08 September, 2011

Brief Thoughts About Genre

Our New Overlords by meoskop
Our New Overlords, a photo by meoskop on Flickr.
I read all over the map, but the genre fences are strong for some. I was reminded of this by two events yesterday. In the first, a person I know well interrupted a conversation I was having with another reader.

"What? You're talking about romance?" Actually, Romantic suspense, but OK. "Oh, YUCK!"The person walked off, making the icky shudder faces well known to those acquainted with toddlers. I returned to my conversation. Now the first woman was uncomfortable. "I read other things too. I have a lot of Baldacci, I like history." I steer the conversation gently back to where it was, soothing ruffled feathers on the way. The subtext was "Please don't think less of me, please respect me." Eventually we get back on topic, but minor flashes of insecurity continue. I want to tell her it's ok to read books by women, it's ok to read books for women. It's ok to read something that isn't by men, about men, that isn't about punishing women or white women teaching black women how to rise to whiteness, or tragic or all the other things that are Acceptable Media when romance is not. She will say she knows. She will say it in the same tone a woman uses when you tell her that guy wasn't worth the tears "Oh, I know that" she says. But they don't.

The Romance Hater returns. I happen to know her favorite book is the Twilight Series and I steer the conversation into revealing that. Twilight has been made into a movie, it's been a bestseller, it's been on magazine covers, so Twilight is ok. My Romance Hater can love Twilight without the tarnishing brush of Romance because of it's elevation to Acceptable Media. (She also loved The Hunger Games, which is a dystopian romance at it's core, but is also Acceptable Media given it's adaptation into a film and it's YA status.) Her fervent love for these books, the things about them that appeal so strongly to her over other books she's read are not their romantic elements. They are not, because she does not like Romance. I don't know if that can create a lightbulb moment for my Romance Lover or not. I can only do so much.

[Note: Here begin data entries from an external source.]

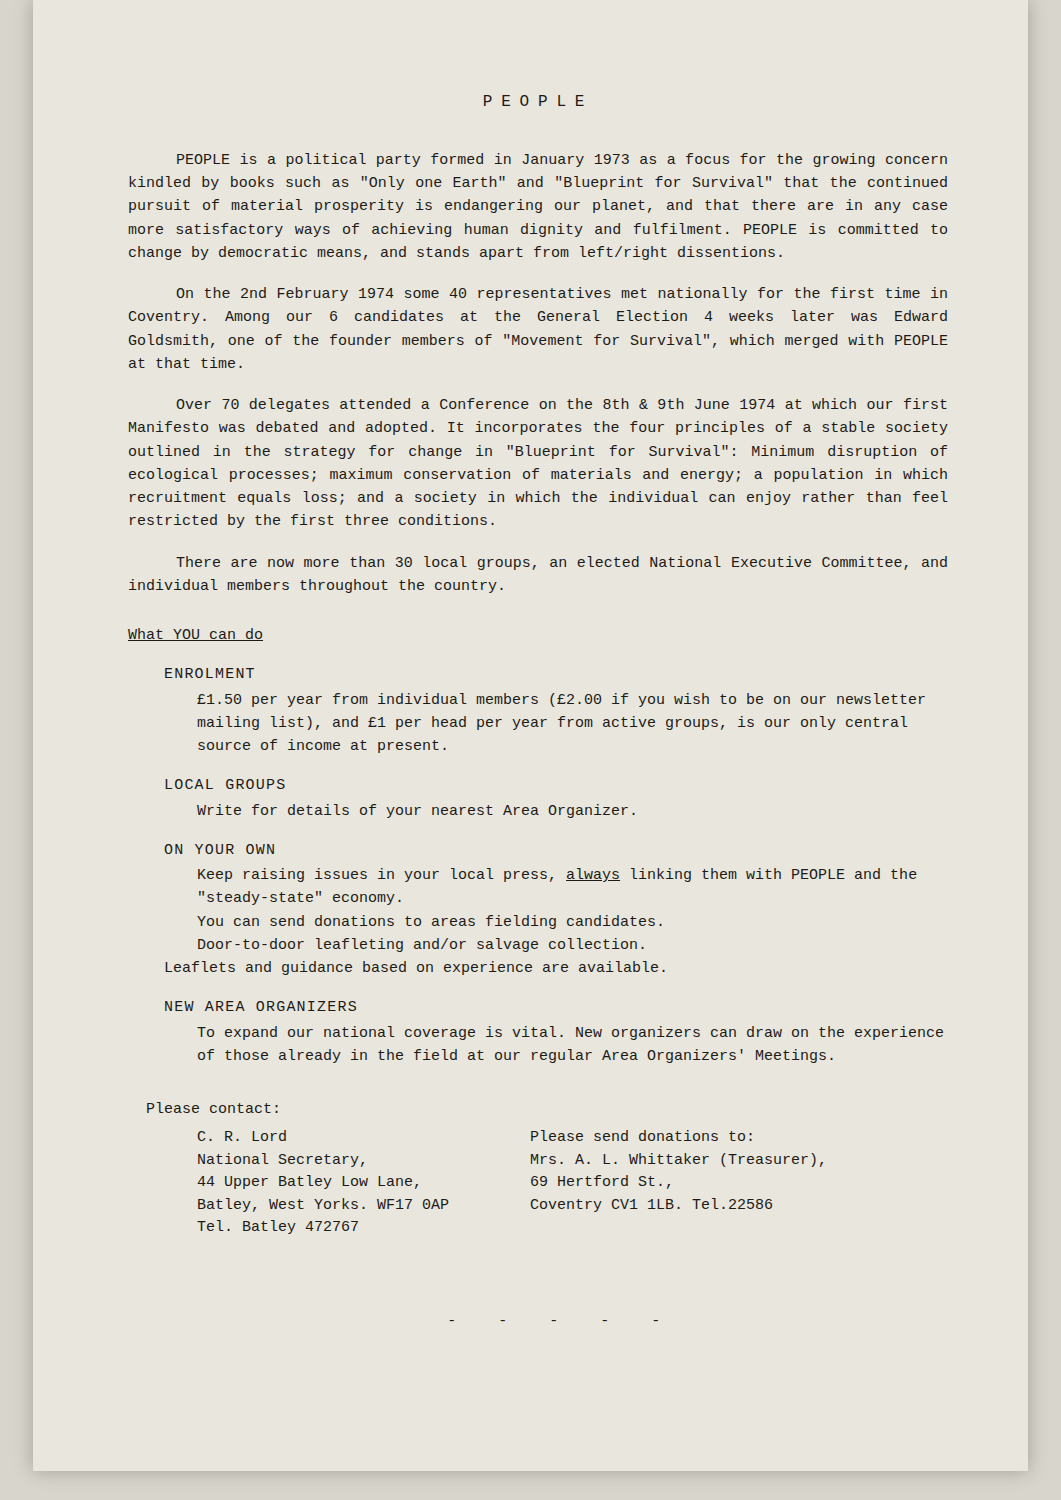PEOPLE
PEOPLE is a political party formed in January 1973 as a focus for the growing concern kindled by books such as "Only one Earth" and "Blueprint for Survival" that the continued pursuit of material prosperity is endangering our planet, and that there are in any case more satisfactory ways of achieving human dignity and fulfilment. PEOPLE is committed to change by democratic means, and stands apart from left/right dissentions.
On the 2nd February 1974 some 40 representatives met nationally for the first time in Coventry. Among our 6 candidates at the General Election 4 weeks later was Edward Goldsmith, one of the founder members of "Movement for Survival", which merged with PEOPLE at that time.
Over 70 delegates attended a Conference on the 8th & 9th June 1974 at which our first Manifesto was debated and adopted. It incorporates the four principles of a stable society outlined in the strategy for change in "Blueprint for Survival": Minimum disruption of ecological processes; maximum conservation of materials and energy; a population in which recruitment equals loss; and a society in which the individual can enjoy rather than feel restricted by the first three conditions.
There are now more than 30 local groups, an elected National Executive Committee, and individual members throughout the country.
What YOU can do
ENROLMENT
£1.50 per year from individual members (£2.00 if you wish to be on our newsletter mailing list), and £1 per head per year from active groups, is our only central source of income at present.
LOCAL GROUPS
Write for details of your nearest Area Organizer.
ON YOUR OWN
Keep raising issues in your local press, always linking them with PEOPLE and the "steady-state" economy.
You can send donations to areas fielding candidates.
Door-to-door leafleting and/or salvage collection.
Leaflets and guidance based on experience are available.
NEW AREA ORGANIZERS
To expand our national coverage is vital. New organizers can draw on the experience of those already in the field at our regular Area Organizers' Meetings.
Please contact:
| C. R. Lord National Secretary, 44 Upper Batley Low Lane, Batley, West Yorks. WF17 0AP Tel. Batley 472767 | Please send donations to: Mrs. A. L. Whittaker (Treasurer), 69 Hertford St., Coventry CV1 1LB. Tel.22586 |
- - - - -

Every book is a frog. Until you kiss it you can't know if it's a prince or not. Other people can kiss it for you but no princess ever got the crown by waiting for approval. Sometimes the frog can't be hidden by even the most determined elevation to Acceptable Media. Like an emperor without clothes, some readers find frogs in the most elegantly attired.

Yesterday a class of second graders had assigned reading. In the tale a young teacher is reluctant to accept a job transfer. She likes her school. She likes her students. She is happy there. Her husband has no patience with her judging the transfer without experience and drives her to look at the new school. The children were supposed to laugh at the teacher's misconceptions and cheer her discovery that new things can be better than the old, that new experiences can be worth exploring. The children were asked to identify the humorous elements of the tale. One student wrote "I don't think this story is funny. It is about a guy forcing a girl to go somewhere and do things she does not want to. That is not funny." The student went on to cite a passage where the husband orders the wife to get her shoes and get in the car as an example of his dominance and her submission. The frog in the story of male dominance overcame the student's ability to see redeeming aspects in the intended message of personal growth. For some readers, an elevation to Acceptable Media cannot overcome their personal response.

It's My Genre because I read it. Whatever I read, whatever media it falls into, the only genre that can ever matter to me is mine.